Stewart welcomes walkers on his land, and they walk happily across it thinking how neat and green his fields look. The walkers don't know that the field should be full of plants other than bright, chemically fertilised Italian rye grass, and if they don't know, then who is going to tell Stewart Woods that the reason he doesn't see birds any more is because he's left them nothing to eat and nowhere to nest?

Of course, we aren't short of the wilful variety of ignorance around here either. We have a little catch- phrase at home, said in the thickest cod rural accent available: "You doan unnerstan' coun'ry ways". It's mostly applied to a nearby farm whose owners we have nicknamed Cow Pat and Bin Bag. They have a constant bonfire going, fuelled by plastic waste, sump oil and whatever out-of-date chemicals they find in the back of their barn. Their slurry pit - unfenced, illegal and about to engulf the public highway - has been a constant source of pollution to their neighbours' natural lake for 20 years. They leave herbicide and fertiliser sacks with remnant contents intact in the fields to scorch the grass and seep into the stream.
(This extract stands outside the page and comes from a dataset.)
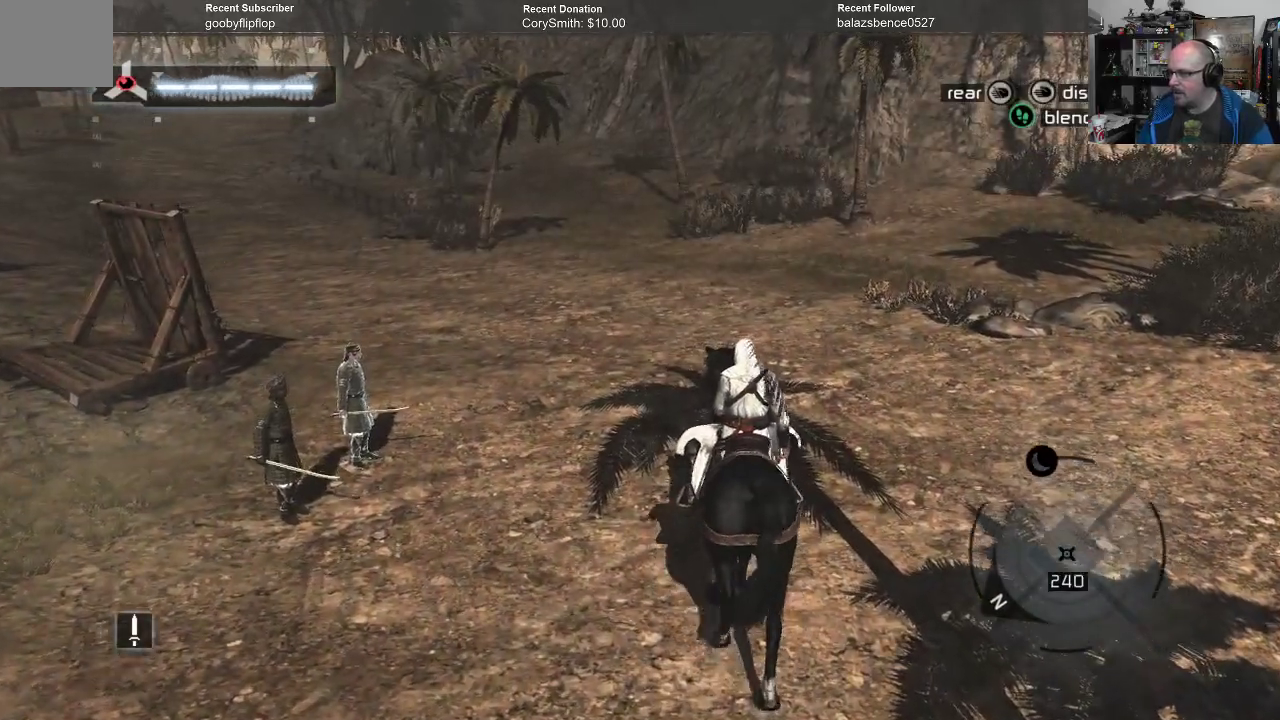
{"buttons": ["A"], "left_stick": "up", "right_stick": "center", "events": []}
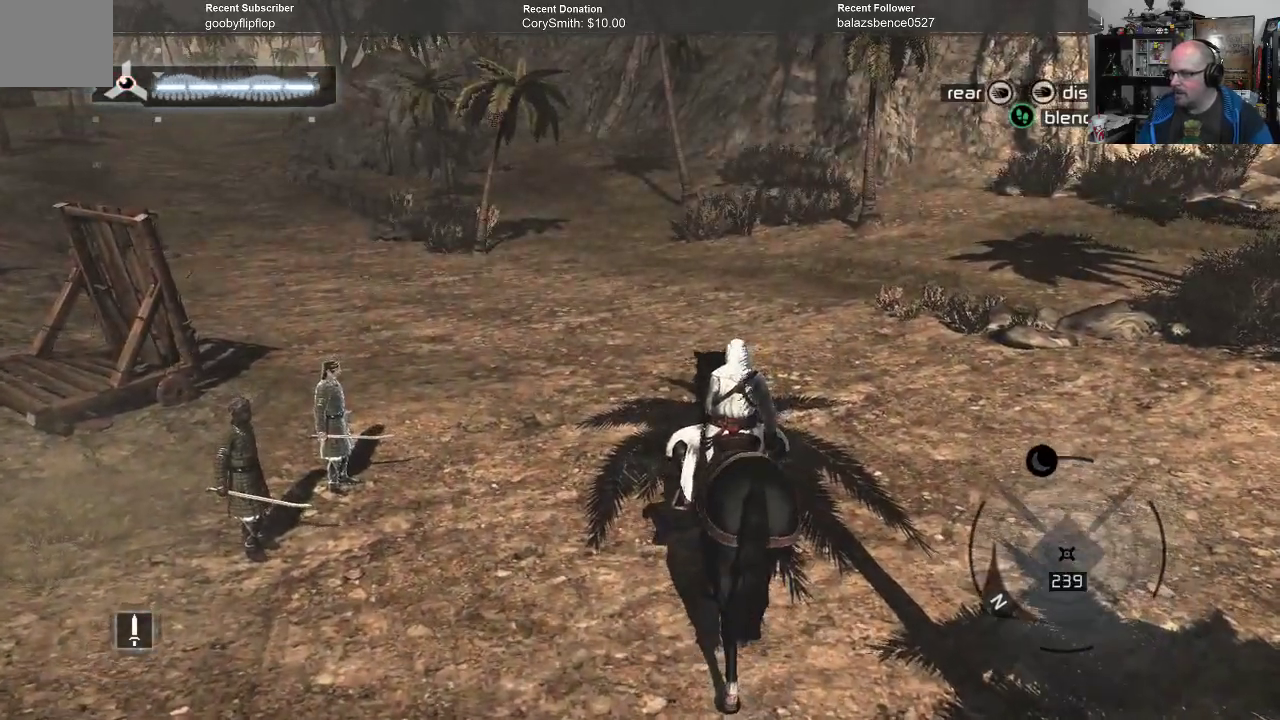
{"buttons": ["A"], "left_stick": "up", "right_stick": "center", "events": []}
Needless to say, they long ago ploughed away any evidence of footpaths or bridleways crossing their land. If anyone challenges their "guardianship of the countryside" they snarl over their pints about "incomers" (they are from two counties away themselves) and townies: "You doan unnerstan' coun'ry ways".

After decades of being shut out by landowners, the British public is about to be unleashed unfettered on to the land. The more militant ramblers may eventually find their way past Cow Pat and Bin Bags' barbed-wire and dogs, and the spotlight of public disapproval may finally force them to slap a little cosmetic neatness on their disgusting abuses.

"The Right to Roam" is democratic for sure, but without a little education on either side - landowners and walkers - I don't see how this new access will be good news for most of the English countryside. The walkers will exercise their "right" in the high-profile beauty spots of the National Parks, where farmers may make money out of the increased numbers of visitors. But in the quiet majority of the countryside landowners and farmers will go on chipping away - without understanding - at the precious little details in order to try to stay in business. Walkers won't come here in big enough numbers to make an economic impact, and they won't be effective watchdogs because they don't even know that they've just trampled the last stand of incredibly rare orchid in the land. Seems to me that doan nobody unnerstan' coun'ry ways.